A winding road from Christchurch, New Zealand, leads to Akaroa. You can be sure you are headed for a beautiful place because as the road twists and turns at every curve is a postcard view, teasing and beckoning, urging you to keep going, begging you to stay. You just know that the arrival will be like entering a fairytale. And it is. Akaroa is a slice of Vermont, a hint of Loch Ness, an English garden with a Mediterranean influence. It is all of these things; it is God-kissed.

In the 1830s, Akaroa was a large whaling station manned by sailors from France, Britain, the U.S. and Russia. The French were particularly dominant and eventually they approached the local Maori about the possibility of buying their land and claiming the South Island as French territory. In 1838, a deal was struck and the land was purchased. The French went back to France to get government sanction and form a company of settlers. Unfortunately for them, back in New Zealand, the British and the Maori were signing the Treaty of Waitangi on the North Island ceding all of New Zealand to the British. Getting wind of the fact that the French were on their way back to ‘plant their flag,’ the British dispatched a frigate from the North Island, arriving in the South Island just ten days before the French returned, raised the Union Jack and the rest is history. Nonetheless, the French continued to live here and local streets are named after the original French settlers, helping to retain a feeling of French influence here.

● The data

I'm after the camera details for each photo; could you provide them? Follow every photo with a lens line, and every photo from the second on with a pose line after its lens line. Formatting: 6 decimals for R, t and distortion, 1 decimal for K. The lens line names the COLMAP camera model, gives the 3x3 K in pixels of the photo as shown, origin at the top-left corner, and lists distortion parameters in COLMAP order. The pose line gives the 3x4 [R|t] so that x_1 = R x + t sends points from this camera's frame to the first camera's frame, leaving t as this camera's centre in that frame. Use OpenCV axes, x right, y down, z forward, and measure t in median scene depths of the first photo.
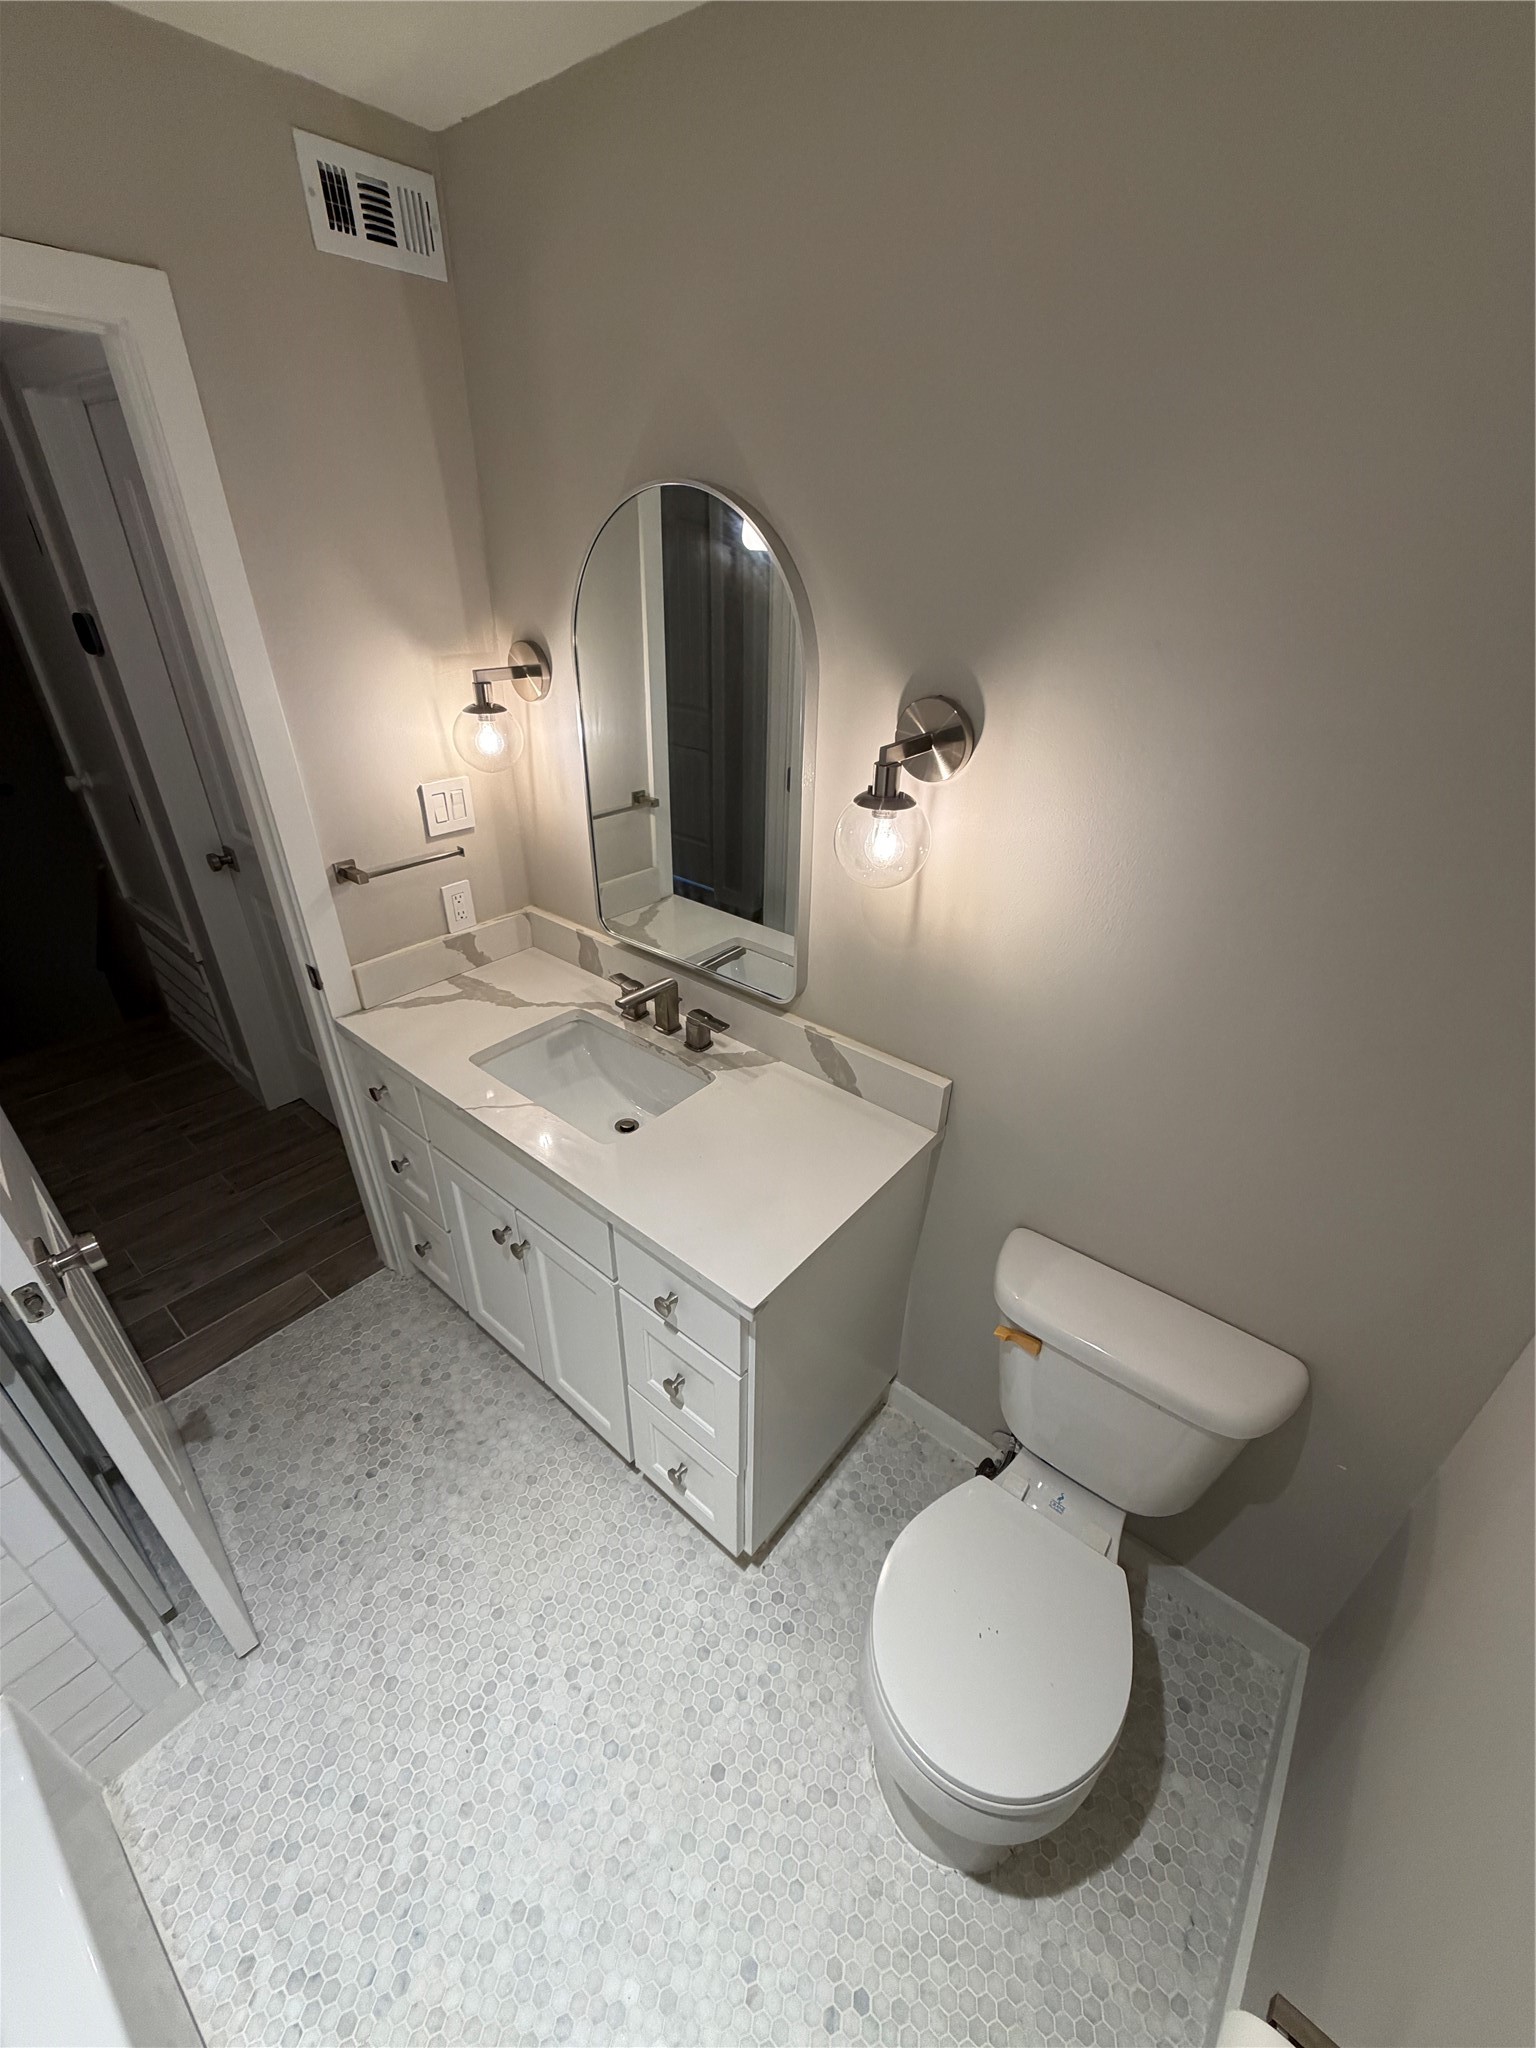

● Exercise brief
Give the Akaroa passage again starting at "A winding road" and ending at "it is God-kissed.", and swap "road" for "highway" throughout that stretch. The data has no connection to the Akaroa passage.

● Answer to this exercise
A winding highway from Christchurch, New Zealand, leads to Akaroa. You can be sure you are headed for a beautiful place because as the highway twists and turns at every curve is a postcard view, teasing and beckoning, urging you to keep going, begging you to stay. You just know that the arrival will be like entering a fairytale. And it is. Akaroa is a slice of Vermont, a hint of Loch Ness, an English garden with a Mediterranean influence. It is all of these things; it is God-kissed.